▶ [Supplied data]
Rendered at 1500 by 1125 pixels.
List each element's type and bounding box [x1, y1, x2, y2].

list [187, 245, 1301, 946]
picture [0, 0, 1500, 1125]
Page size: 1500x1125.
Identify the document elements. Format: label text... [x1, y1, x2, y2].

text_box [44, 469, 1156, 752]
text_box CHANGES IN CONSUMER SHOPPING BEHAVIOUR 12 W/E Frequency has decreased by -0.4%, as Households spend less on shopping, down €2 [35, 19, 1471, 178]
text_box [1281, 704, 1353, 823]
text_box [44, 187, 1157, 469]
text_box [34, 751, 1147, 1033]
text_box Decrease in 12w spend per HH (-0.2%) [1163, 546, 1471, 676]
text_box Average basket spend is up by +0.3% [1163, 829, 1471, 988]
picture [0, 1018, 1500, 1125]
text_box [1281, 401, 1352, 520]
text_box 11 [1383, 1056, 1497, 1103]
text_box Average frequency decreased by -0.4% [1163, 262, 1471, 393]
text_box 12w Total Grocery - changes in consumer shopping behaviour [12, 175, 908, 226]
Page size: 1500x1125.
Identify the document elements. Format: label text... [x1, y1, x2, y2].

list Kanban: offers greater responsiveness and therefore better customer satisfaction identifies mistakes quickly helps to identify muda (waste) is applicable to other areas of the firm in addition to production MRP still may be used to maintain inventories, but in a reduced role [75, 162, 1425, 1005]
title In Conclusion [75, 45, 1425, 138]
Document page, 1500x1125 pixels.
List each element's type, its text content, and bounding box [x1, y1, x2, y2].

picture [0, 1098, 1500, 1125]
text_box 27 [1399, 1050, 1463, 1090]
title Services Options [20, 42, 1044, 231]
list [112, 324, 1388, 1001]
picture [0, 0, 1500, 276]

▶ [Required action] Every entry is to be repeated exactly as it stands.

▶ [Exercise output]
Rendered at 1500 by 1125 pixels.
List each element's type and bounding box [x1, y1, x2, y2].

list [187, 245, 1301, 946]
picture [0, 0, 1500, 1125]
Page size: 1500x1125.
Identify the document elements. Format: label text... [x1, y1, x2, y2].

text_box [44, 469, 1156, 752]
text_box CHANGES IN CONSUMER SHOPPING BEHAVIOUR 12 W/E Frequency has decreased by -0.4%, as Households spend less on shopping, down €2 [35, 19, 1471, 178]
text_box [1281, 704, 1353, 823]
text_box [44, 187, 1157, 469]
text_box [34, 751, 1147, 1033]
text_box Decrease in 12w spend per HH (-0.2%) [1163, 546, 1471, 676]
text_box Average basket spend is up by +0.3% [1163, 829, 1471, 988]
picture [0, 1018, 1500, 1125]
text_box [1281, 401, 1352, 520]
text_box 11 [1383, 1056, 1497, 1103]
text_box Average frequency decreased by -0.4% [1163, 262, 1471, 393]
text_box 12w Total Grocery - changes in consumer shopping behaviour [12, 175, 908, 226]
Page size: 1500x1125.
Identify the document elements. Format: label text... [x1, y1, x2, y2].

list Kanban: offers greater responsiveness and therefore better customer satisfaction identifies mistakes quickly helps to identify muda (waste) is applicable to other areas of the firm in addition to production MRP still may be used to maintain inventories, but in a reduced role [75, 162, 1425, 1005]
title In Conclusion [75, 45, 1425, 138]
Document page, 1500x1125 pixels.
List each element's type, its text content, and bounding box [x1, y1, x2, y2].

picture [0, 1098, 1500, 1125]
text_box 27 [1399, 1050, 1463, 1090]
title Services Options [20, 42, 1044, 231]
list [112, 324, 1388, 1001]
picture [0, 0, 1500, 276]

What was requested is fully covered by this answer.